TheMadScientist - 3:18 pm on Jan 13, 2013 (gmt 0)
They can't even index the whole thing, so I think assuming Chrome visits to sites/pages that have 'surfaced' or even Analytics data are 'telling and definitive' grossly underestimates the size of the Internet and the relative % of pages and sites people actually visit ... In 2005 based on size estimates Schmidt said it would take 300 years to index if all growth stopped. (Of course that was before caffeine, so maybe they got it down to something reasonable, like 30 years - assuming there's not 700,000 pages a minute still being added.)
The Internet is comprised of approximately 78 million servers that span the globe (That number is quite possibly very low.) Information on the Internet is being measured in Terabytes, and a Terabyte is 1,000 Gigabytes.
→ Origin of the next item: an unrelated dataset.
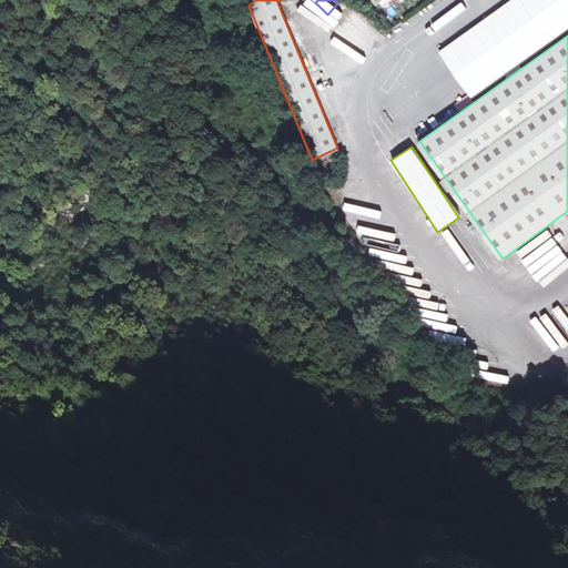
[(393,182),(399,176),(391,163),(383,169),(393,182)]
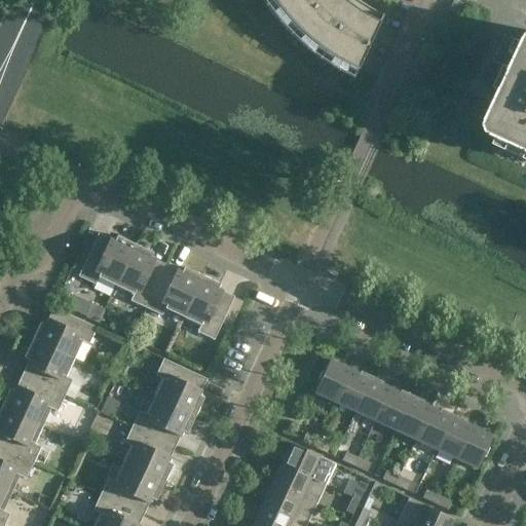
[(357,70),(358,71),(382,16),(381,15),(378,23),(374,21),(367,16),(361,12),(353,8),(350,6),(344,1),(342,0),(273,0),(275,3),(279,8),(287,17),(294,25),(298,29),(301,33),(309,39),(318,46),(324,50),(329,54),(334,58),(339,61),(345,64),(350,67),(357,70)]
One estimate in 2005 by Eric Schmidt, CEO of Google, puts the estimate at near five million Terabytes of information on the Web, four years ago.
Google's search engines managed to index about 200 Terabytes in seven years (as of 2005) as a comparison of how large that really is; 200 Terabytes is only .004% of five million Terabytes!
700,000 new pages of information per minute are added to that tally. If the internet stopped all forward progress it would take another 300 years for Google to index it all.